Pie XII saint? (26/12/2009)

ta 24 déc 09.jpgDes millions de dindes, de foies gras, de saumons, de poulardes, de cardon, de rissoles et de champagne plus tard - notez que je n'aime pas trop le champagne, mais c'est le vin de la fête, n'est-ce pas! - revenons aux sujets qui fâchent. La neige n'est bonne qu'au-dessus de 2000 mètres et encore elle est une promesse de linceul blanc pour qui sortirait des pistes. Au-dessous, elle est noire du pétrole et des atomes qui actionnent les canons à neige. Heureusement il y a un peu de soleil en vue.

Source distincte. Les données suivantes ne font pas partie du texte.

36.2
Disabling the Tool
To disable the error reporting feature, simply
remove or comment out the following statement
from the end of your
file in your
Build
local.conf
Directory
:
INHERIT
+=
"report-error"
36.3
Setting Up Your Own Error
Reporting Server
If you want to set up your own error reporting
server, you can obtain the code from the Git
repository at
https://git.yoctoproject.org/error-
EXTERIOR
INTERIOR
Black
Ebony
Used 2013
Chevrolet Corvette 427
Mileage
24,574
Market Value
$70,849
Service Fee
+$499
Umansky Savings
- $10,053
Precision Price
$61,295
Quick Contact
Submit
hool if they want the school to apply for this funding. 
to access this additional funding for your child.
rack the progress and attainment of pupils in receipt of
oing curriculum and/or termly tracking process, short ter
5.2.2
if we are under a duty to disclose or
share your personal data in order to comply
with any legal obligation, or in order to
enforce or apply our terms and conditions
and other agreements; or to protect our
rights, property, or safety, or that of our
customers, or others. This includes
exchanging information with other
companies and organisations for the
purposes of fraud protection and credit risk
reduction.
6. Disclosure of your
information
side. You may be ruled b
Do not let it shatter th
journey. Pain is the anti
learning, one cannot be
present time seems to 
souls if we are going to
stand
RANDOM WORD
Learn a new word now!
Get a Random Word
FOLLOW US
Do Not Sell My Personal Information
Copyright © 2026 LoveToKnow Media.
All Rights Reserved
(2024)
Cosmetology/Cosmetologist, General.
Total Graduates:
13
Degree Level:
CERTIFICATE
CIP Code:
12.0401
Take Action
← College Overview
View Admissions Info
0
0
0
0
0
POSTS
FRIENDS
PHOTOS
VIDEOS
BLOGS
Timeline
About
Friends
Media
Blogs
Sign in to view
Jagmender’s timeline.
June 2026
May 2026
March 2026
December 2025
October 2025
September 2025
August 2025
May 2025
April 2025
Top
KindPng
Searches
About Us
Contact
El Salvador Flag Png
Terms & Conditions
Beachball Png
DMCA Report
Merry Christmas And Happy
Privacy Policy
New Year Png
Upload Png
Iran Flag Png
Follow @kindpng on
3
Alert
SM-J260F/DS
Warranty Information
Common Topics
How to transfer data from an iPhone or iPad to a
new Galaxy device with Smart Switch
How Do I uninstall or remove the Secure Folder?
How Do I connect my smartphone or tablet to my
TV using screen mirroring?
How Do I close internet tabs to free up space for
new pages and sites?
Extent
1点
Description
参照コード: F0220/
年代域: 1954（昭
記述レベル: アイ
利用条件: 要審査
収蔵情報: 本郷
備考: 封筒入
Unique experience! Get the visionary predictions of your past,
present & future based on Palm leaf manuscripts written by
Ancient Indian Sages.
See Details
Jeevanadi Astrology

L'autre sujet qui fâche en ce temps de Noël, c'est B XVI et son idée fixe -saugrenue ou scandaleuse, c'est selon - de sanctifier P XII. J'admire toujours cette capacité qu'ont les papes d'actionner la pompe à articles. Plus fort que Sarkozy ou qu'Obama réunis! Pas un média hier dans le désert de nouvelles qu'est le 25 Décembre qui n'a affiché sur son site l'image du patron du Vatican et relayé son credo du jour: l'accueil des immigrés.

L'Eglise protestante ou réformée qui nous a bassiné avec Calvin toute l'année est toujours à des années lumière dans cette capacité de mobiliser les caméras. En tout cas de ce côté ci de l'Atlantique. Aux Amériques, leurs ouailles multiples et diverses savent depuis belle lurette clamer la Bonne Parole sur les ondes.

Benoît XVI veut donc sanctifier Pie XII: parce qu'il fut pieux et que ses silences politiques durant la guerre sont ennuyeux, sans doute une faute, mais présentez-moi un saint qui n'aurait pas péché!  Faire de Pie XII un exemple de vertu est une offense aux massacres des innocents, pardon à la Shoah, explique-t-on. Le sujet est délicat, car il concerne le Peuple de Jésus. Autant dire la moitié de ce qui forge notre vision du monde de ce côté-ci de la terre. L'autre moitié trouvant ses racines dans l'humanisme lentement forgé au fil des siècles.

A ce propos deux notations en passant.

La une du Tages Anzeiger de ce long week-end de Noël publie un texte de Michael Meier qui s'intitule "Die christliche Leitkultur gibt es nicht" illustré du dessin reproduit ci-dessus [cliquer sur la vignette pour l'agrandir].

Dans la veine de La Suisse n'existe pas, l'auteur dénonce le projet du Parti évangélique d'ancrer le principe de la culture chrétienne dans la Constitution suisse via une initiative populaire. Le Parti évangélique cite comme valeur cardinale de la tradition chrétien la liberté: Ce qui fait sauter l'auteur sur sa chaise. Michael Meiler n'a pas de peine à rappeler que s'il y a bien une valeur qui furent déniée par les églises: c'est bien celle de la liberté et de l'émancipation de l'humain.

Quant à l'amour, qui est plutôt le commandement premier des Evangiles, il aurait dû inciter les Suisses à voter contre l'initiative anti-minaret et pour l'interdiction de l'exportation des armes. Mieux vaut conclut le journaliste laisser la culture chrétienne en dehors de la politique. Et de rappeler ce mot de Peter Bichsel: Etre chrétien est bien plus difficile que d'être suisse.

La seconde notation porte sur le film diffusé hier soir sur France 2 relatant le règne de Louis XV, le soleil noir: un long règne de soixante ans dont on a retenu que le style des chaises. Un règne raté qui conduit directement à la Révolution, parce que ce roi dépressif et dévergondé ne sut entendre les voix des Lumières si vives en son temps. Des Lumières qui se turent cependant à propos de l'horrible supplice qu'on fit subir en place de grève à Damiens qui crut pouvoir alerter son roi des souffrances de ses sujets en l'égratignant à peine de sa lame. Déjà à l'époque il y avait des causes pour lesquelles les intellectuels s'enflamaient et d'autres qui les tenaient cois ou indifférents.

Même la beauté espiègle de la Pompadour ne réussit pas à sortir Louis du carcan de Versailles. Mais peut-être fallait-il cette résistance, cet autisme au temps moderne pour que la Révolution ait lieu et que la France invente la laïcité.

Les voies de Dieu sont impénétrables.